*AIM OF THE EXERCISE*. Please carry on the brisket meatloaf recipe below from the point where it stops.

*TEXT SHOWN*.
After smoking a brisket, there is usually a ton left over. Besides freezing it for another time, we like to make meatloaf. It adds so much flavor to the meatloaf. You can use your favorite recipe, just switch out 1/4 to 1/2 of the hamburger with the brisket meat. It is juicy and delicious!  Here is our recipe if you don't have a favorite.

 

Ingredients:

2 eggs

1 cup breadcrumbs (you can use panko or we like ritz crackers)

1/2 onion chopped fine

1 1/2 lbs of hamburger

1/2 to 3/4 lbs of leftover cooked brisket

1/2 cup milk

1 tsp salt & 1 tsp pepper (if you have D-Dog BBQ Bark Builder on the brisket, you can leave this off)

1 Tbsp Worcestershire sauce

1 Tbsp Dijon mustard

1 Tbsp tomato paste

1 tsp minced garlic

 

For the sauce on top:

1/2 cup ketchup

1 Tbsp brown sugar

1 Tbsp Worcestershire sauce

  • Preheat oven to 375 degrees.
  • Mix all ingredients (not including sauce) in a large mixing bowl. It is easiest to mix using your hands.
  • Form into a loaf in a 9x12 baking pan. Leave room on the sides for the grease to collect.

*DATASET EXTRACT*.
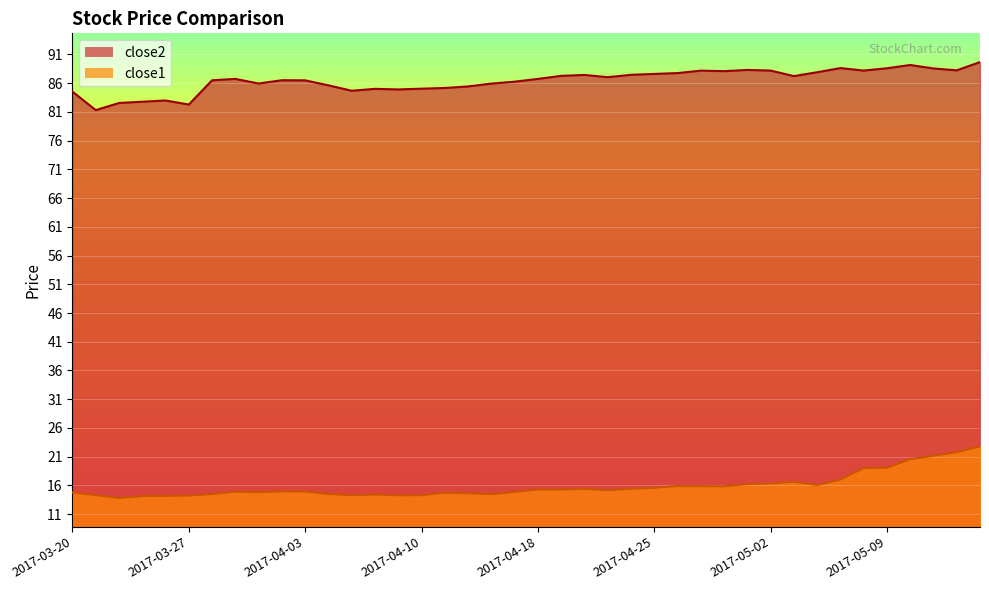

Which label corresponds to the smallest value in the chart?

2017-03-22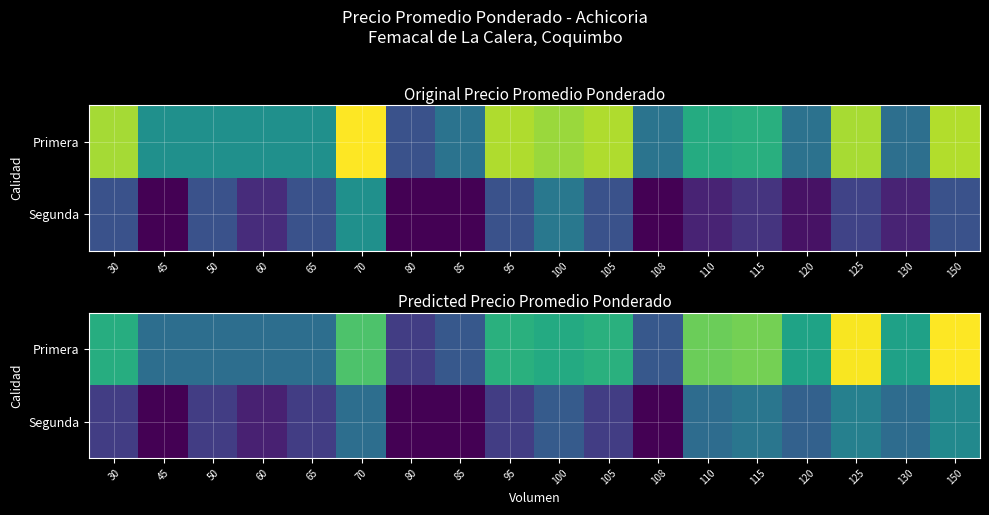

Is it true that Primera equals 6612.5 at 120?

True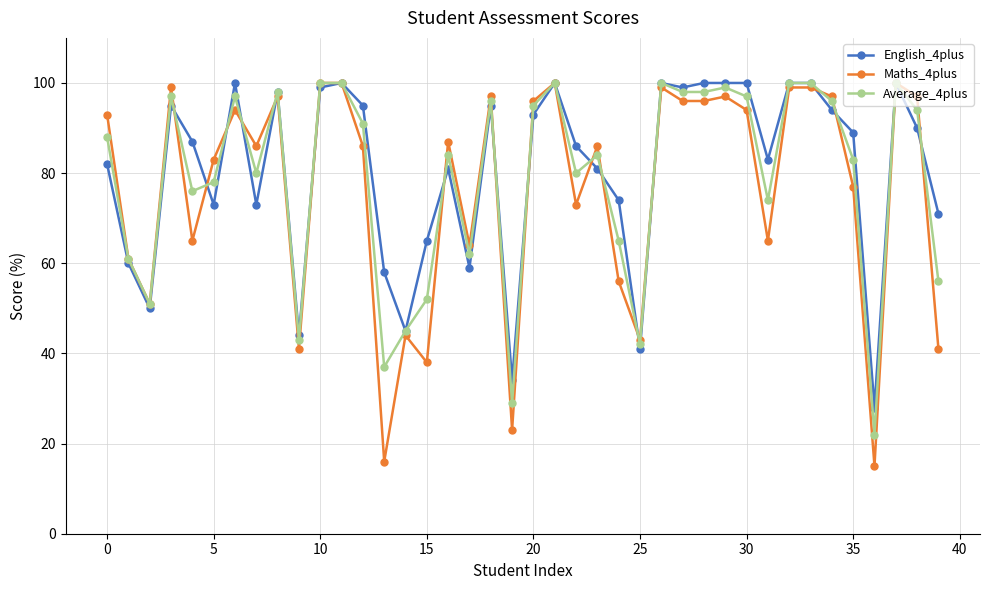

True or false: English_4plus has more than 2 interior local peaks.

True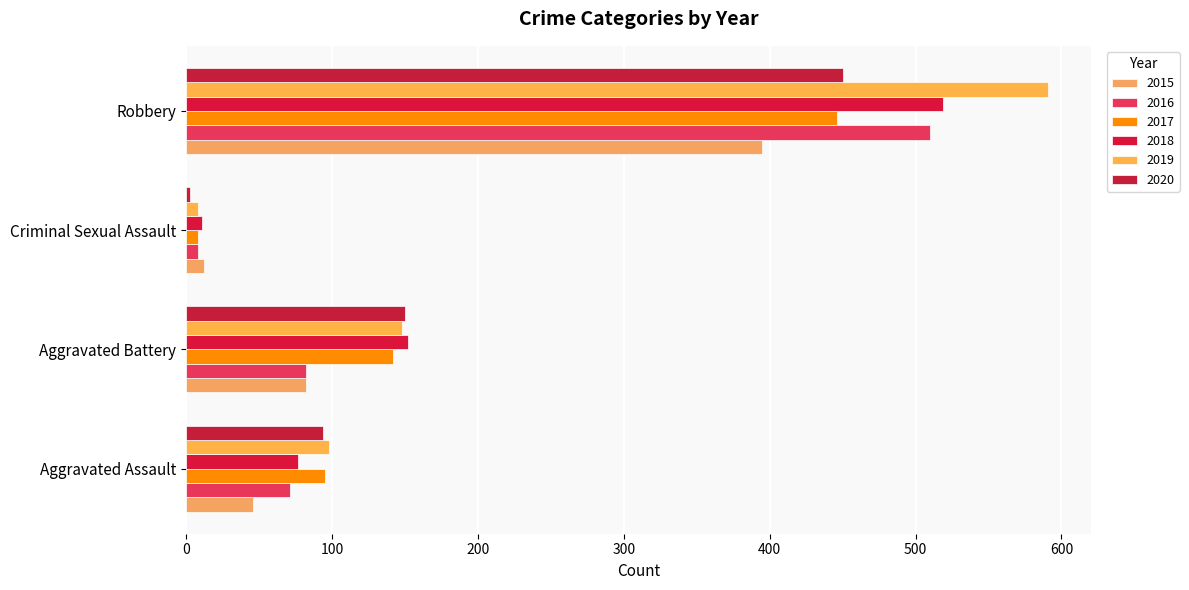

Where does the 2017 series first go above 142?

Robbery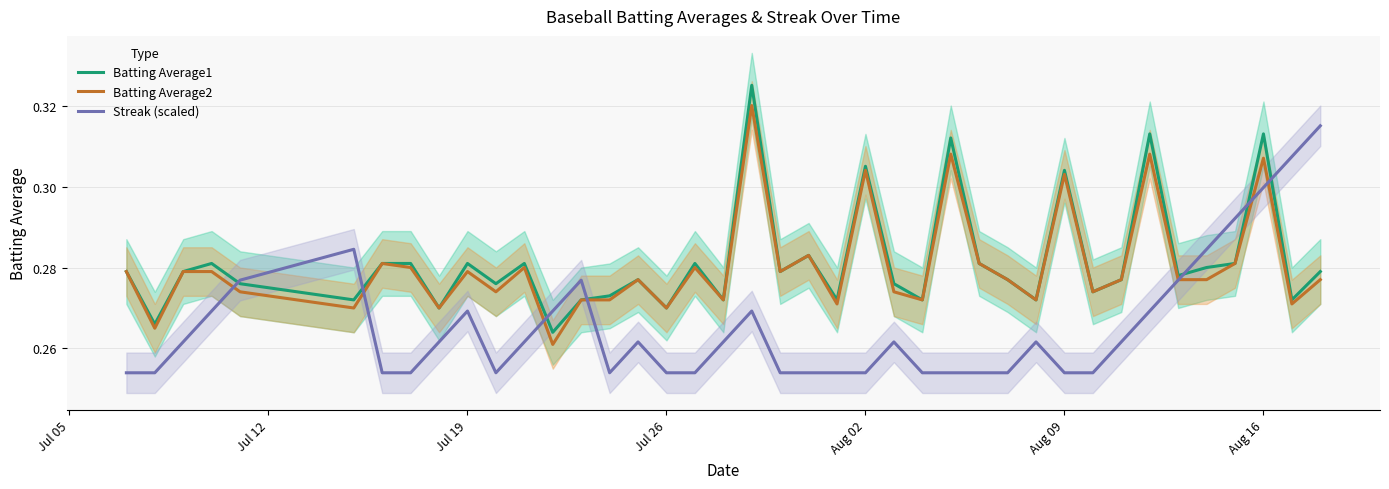

What are all the series names shown in the legend?

Batting Average1, Batting Average2, Streak (scaled)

*ANSWER TO THE PROBLEM*.
  • Bake for 30 minutes.
  • Take out of the oven and remove any grease on the sides. This will help it to bake and not 'boil' in the juices.
  • Mix the sauce ingredients together in a small bowl.
  • Spread sauce over the top of the meatloaf. Try to keep it on the top and half way down the sides.
  • Put the meatloaf back in the oven for another 10-15 minutes. For a stickier sauce, place on broil the last few minutes, but keep a close eye on it so it doesn't burn.
  • Take the meatloaf from the oven and remove any excess grease on the sides.
  • Let it cool slightly before serving.
  • Meatloaf extras? Make sandwiches!!! Yum. Enjoy!